§ **Selected excerpt**:
============

So what percentage of our revenue will be coming from solar and HFFR?
I would say the cross-linkable variety, which may go to solar and other applications also because it is difficult for us to really identify the cross-linkable variant is going for -- which one is going for solar and because it goes for the oil exploration cables also. So I would say that around current capacity utilization, whatever sales we are achieving, around 20% is coming from the cross-linkable variety.
And secondly, sir, is the industry growing for HFFR? Or are we taking market share from, say, Shakun or from any other import players?
It is growing. It is growing.
Okay. Secondly, sir, any update on -- we were planning to move up the value chain to 220 kV in the future. So if you can share any updates?
Yes. So now first, we discussed that first is 132 kV. Now 132 kV, the product in our plant, our plant is capable of making the product. Our -- what we call prototype testing in the laboratory has been done, okay? But the challenge is to find space and time with the cable supplier to make a prototype cable and get it tested. We are in touch with 2 key suppliers -- 2 key customers in India who made a promise to do it trial every quarter it is getting shifted. But now we have got a firm promise from 2 of them to try on their cables of 132 kV in the first quarter of 2025-'26, FY '26. So that is the time when we hope that we'll be able to try this product on the cable. And then the type test, whatever time it takes, and then we can move towards the commercialization.
So generally, the gestation period would be how long, sir, for this trial process?
See, if they start trying, say, for example, if they make a cable somewhere in the April, May, so then another 9 months' time would be taken for testing the cable type test, the entire test completing. So entire calendar year 2025 will be taken to test it. And once the test is done, then those will the customers will start using in small quantum because they want to see the repeatability. One cable is not a final, what you call out means confirmation of product being good. So they will start taking in small lots. But in earlier some discussions, I have told that commercial aspect may happen in calendar year 2027. '25, '26 will be the years of development and approval and testing and getting the third-party approval.
And sir, coming to the adoption issue on the residential housing side of HFFR. So as an industry, what we are trying to do to get that up to speed? Because, obviously, cable and wire companies may not push the real estate developers to adopt HFFR. So as an industry, are we planning to liaison with the real estate developers to get this adopted?

============

§ **Data**:
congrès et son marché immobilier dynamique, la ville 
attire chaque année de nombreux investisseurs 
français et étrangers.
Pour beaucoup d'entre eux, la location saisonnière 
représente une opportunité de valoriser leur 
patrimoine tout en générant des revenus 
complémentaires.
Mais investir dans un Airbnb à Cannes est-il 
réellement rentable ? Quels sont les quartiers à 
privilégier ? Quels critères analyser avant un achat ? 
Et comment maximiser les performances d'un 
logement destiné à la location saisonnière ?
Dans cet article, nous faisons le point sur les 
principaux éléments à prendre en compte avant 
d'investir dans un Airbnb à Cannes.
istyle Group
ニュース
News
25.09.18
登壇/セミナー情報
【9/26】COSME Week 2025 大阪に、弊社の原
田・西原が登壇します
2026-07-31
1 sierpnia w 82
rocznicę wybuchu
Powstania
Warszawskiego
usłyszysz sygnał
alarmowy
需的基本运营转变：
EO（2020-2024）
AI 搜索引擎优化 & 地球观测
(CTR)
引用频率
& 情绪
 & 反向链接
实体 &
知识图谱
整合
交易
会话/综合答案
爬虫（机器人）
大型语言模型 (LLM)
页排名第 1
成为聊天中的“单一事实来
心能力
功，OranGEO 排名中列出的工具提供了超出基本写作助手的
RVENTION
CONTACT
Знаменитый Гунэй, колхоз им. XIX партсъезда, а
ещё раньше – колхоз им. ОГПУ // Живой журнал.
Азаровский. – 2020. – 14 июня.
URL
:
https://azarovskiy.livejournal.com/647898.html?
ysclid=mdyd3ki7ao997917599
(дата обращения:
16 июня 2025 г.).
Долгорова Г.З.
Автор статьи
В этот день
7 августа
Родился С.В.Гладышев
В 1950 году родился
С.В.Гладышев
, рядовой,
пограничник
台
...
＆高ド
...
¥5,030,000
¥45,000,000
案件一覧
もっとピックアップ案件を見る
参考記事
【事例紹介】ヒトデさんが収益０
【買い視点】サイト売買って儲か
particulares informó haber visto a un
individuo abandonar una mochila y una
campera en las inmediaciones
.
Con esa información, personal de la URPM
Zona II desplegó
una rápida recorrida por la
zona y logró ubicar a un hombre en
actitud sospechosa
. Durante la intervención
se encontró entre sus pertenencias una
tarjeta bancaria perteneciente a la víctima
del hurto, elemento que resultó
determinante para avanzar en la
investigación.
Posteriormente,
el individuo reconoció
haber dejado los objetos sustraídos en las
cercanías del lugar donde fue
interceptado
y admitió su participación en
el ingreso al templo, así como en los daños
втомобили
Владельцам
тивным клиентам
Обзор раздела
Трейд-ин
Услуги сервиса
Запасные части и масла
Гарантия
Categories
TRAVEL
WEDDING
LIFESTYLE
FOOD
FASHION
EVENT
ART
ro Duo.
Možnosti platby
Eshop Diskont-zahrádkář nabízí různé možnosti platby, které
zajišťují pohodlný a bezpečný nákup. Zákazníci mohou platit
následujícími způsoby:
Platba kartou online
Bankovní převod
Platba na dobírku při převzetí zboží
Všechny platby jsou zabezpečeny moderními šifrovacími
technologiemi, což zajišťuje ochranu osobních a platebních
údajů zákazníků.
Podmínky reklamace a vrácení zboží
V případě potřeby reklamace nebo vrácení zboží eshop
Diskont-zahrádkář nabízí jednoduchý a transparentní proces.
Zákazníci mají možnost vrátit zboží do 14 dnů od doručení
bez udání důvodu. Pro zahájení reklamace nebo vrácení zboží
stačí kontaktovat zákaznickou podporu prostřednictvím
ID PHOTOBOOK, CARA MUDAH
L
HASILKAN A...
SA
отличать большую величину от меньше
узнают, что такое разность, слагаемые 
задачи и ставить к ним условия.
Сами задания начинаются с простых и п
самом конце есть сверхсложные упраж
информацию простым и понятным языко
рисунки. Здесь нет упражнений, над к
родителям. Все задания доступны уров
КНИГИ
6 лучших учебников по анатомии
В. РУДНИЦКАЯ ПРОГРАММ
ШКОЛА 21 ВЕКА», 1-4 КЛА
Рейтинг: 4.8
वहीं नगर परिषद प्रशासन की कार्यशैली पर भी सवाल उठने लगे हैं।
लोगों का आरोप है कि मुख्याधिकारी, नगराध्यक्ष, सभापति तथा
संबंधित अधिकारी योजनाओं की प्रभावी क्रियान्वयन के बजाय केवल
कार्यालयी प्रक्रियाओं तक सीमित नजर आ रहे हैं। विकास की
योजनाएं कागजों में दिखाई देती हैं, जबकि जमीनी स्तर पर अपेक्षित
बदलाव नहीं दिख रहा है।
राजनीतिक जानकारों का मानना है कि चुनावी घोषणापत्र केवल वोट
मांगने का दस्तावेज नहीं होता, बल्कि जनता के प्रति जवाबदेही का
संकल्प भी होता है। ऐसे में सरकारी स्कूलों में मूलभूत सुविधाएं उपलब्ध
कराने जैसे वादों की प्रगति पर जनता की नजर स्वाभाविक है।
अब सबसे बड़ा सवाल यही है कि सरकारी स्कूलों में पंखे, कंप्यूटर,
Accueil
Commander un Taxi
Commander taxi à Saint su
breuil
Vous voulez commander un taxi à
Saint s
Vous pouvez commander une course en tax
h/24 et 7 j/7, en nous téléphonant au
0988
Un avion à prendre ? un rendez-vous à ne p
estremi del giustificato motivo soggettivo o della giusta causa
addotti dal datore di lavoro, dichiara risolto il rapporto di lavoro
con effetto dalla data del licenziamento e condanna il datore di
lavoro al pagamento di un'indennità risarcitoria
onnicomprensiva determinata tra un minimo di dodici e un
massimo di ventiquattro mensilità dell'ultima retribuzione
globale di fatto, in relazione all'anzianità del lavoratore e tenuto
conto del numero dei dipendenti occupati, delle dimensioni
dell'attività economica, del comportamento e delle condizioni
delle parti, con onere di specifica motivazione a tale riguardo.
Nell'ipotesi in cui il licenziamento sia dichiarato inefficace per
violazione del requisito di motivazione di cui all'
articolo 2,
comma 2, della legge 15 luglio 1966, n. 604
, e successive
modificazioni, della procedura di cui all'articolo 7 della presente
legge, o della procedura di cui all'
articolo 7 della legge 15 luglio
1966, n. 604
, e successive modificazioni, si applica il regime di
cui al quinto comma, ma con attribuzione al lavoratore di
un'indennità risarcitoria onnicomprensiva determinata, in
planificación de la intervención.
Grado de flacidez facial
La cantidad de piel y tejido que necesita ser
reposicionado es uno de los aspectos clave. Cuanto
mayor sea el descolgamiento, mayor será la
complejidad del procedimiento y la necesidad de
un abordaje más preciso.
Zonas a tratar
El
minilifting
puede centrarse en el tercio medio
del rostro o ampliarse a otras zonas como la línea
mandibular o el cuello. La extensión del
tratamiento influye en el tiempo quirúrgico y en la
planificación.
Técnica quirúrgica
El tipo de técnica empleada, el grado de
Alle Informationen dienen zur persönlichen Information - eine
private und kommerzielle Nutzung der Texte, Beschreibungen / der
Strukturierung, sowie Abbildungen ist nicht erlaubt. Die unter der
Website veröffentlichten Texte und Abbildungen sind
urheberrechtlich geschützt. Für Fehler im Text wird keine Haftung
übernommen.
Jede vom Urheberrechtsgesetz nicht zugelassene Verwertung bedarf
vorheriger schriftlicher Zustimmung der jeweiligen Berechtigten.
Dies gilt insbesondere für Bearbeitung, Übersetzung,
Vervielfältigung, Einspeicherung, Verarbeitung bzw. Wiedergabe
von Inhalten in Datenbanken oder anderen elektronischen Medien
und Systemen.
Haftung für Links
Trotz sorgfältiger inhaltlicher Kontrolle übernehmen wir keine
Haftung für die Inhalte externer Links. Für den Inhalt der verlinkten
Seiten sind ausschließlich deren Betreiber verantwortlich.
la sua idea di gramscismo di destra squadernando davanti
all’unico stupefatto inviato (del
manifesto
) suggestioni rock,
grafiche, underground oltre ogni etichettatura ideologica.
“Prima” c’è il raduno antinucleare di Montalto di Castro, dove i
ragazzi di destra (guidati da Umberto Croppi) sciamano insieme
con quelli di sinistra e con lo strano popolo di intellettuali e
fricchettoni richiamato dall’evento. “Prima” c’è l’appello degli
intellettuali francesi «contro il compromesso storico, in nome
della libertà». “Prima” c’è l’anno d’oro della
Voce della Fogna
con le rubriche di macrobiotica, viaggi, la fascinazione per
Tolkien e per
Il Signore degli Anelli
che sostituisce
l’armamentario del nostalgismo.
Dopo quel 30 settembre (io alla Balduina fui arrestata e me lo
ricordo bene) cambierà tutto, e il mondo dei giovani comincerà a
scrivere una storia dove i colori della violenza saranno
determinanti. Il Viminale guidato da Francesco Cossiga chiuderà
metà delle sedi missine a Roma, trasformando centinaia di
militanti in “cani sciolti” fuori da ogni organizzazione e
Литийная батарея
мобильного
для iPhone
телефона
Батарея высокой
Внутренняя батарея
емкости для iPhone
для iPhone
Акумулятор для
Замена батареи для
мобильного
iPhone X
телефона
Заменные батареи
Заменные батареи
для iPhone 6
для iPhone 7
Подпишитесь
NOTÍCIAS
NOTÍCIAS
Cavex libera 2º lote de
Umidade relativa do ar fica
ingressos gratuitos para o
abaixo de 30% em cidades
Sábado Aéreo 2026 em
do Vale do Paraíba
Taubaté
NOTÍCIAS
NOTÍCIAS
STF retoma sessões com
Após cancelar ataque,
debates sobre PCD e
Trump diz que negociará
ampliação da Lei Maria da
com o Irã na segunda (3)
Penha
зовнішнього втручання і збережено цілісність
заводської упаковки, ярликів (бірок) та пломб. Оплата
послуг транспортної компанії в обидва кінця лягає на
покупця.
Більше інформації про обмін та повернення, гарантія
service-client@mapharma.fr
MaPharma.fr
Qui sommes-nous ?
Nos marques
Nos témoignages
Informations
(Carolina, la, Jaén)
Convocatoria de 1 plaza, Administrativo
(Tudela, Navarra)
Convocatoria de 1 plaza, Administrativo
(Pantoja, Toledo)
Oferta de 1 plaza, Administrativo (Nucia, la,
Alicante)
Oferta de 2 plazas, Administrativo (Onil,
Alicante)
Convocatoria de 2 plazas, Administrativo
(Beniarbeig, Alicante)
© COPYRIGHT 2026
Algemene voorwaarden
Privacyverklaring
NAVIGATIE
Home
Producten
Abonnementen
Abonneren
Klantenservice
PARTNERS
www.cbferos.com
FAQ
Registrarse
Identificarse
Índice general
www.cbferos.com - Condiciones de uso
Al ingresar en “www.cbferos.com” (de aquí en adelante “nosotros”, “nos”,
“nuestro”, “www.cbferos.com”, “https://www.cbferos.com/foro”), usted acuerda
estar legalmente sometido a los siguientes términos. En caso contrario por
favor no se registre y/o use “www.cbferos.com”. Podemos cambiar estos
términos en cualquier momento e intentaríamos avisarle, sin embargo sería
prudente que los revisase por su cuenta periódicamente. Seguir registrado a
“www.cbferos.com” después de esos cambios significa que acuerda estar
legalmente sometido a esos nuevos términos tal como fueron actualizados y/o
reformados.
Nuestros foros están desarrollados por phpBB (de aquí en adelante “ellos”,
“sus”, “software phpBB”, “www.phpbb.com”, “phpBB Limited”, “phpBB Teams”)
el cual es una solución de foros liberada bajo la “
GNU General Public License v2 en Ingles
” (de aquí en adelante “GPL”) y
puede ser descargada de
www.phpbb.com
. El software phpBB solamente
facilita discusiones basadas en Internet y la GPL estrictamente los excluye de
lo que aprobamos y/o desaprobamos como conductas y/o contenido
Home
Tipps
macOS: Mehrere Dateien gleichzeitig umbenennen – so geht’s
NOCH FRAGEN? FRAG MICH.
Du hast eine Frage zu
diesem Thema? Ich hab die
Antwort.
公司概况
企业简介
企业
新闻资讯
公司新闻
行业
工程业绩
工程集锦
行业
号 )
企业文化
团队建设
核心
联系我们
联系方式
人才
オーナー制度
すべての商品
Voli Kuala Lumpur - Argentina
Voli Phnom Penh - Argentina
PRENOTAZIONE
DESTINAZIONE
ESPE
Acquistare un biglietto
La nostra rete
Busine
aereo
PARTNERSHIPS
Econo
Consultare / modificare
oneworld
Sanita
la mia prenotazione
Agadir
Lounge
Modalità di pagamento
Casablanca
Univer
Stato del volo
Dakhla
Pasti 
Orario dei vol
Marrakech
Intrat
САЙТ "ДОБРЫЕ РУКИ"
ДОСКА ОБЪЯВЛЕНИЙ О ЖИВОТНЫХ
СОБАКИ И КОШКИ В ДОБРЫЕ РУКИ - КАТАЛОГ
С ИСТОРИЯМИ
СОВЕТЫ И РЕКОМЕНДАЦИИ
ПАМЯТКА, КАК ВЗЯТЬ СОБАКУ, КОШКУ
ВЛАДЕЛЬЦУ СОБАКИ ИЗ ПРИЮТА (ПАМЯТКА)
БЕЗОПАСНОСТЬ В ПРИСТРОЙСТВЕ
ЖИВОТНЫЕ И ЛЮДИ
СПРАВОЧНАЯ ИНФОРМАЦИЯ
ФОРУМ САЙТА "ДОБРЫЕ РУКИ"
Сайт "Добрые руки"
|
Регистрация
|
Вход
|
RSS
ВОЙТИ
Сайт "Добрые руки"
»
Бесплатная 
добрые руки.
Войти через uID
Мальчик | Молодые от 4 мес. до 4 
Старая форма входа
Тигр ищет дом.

============

§ **Tasks to complete**:
1) Update the call transcript from "I would say the" to "the cross-linkable variety." by replacing "oil exploration cables" with "offshore drilling cables", and write out that updated passage.
2) Count how many lines of the records contain the string "https", with case counting, and give only the number.
The call transcript and the records come from unrelated sources.

§ **Your responses**:
1)
I would say the cross-linkable variety, which may go to solar and other applications also because it is difficult for us to really identify the cross-linkable variant is going for -- which one is going for solar and because it goes for the offshore drilling cables also. So I would say that around current capacity utilization, whatever sales we are achieving, around 20% is coming from the cross-linkable variety.

2) 2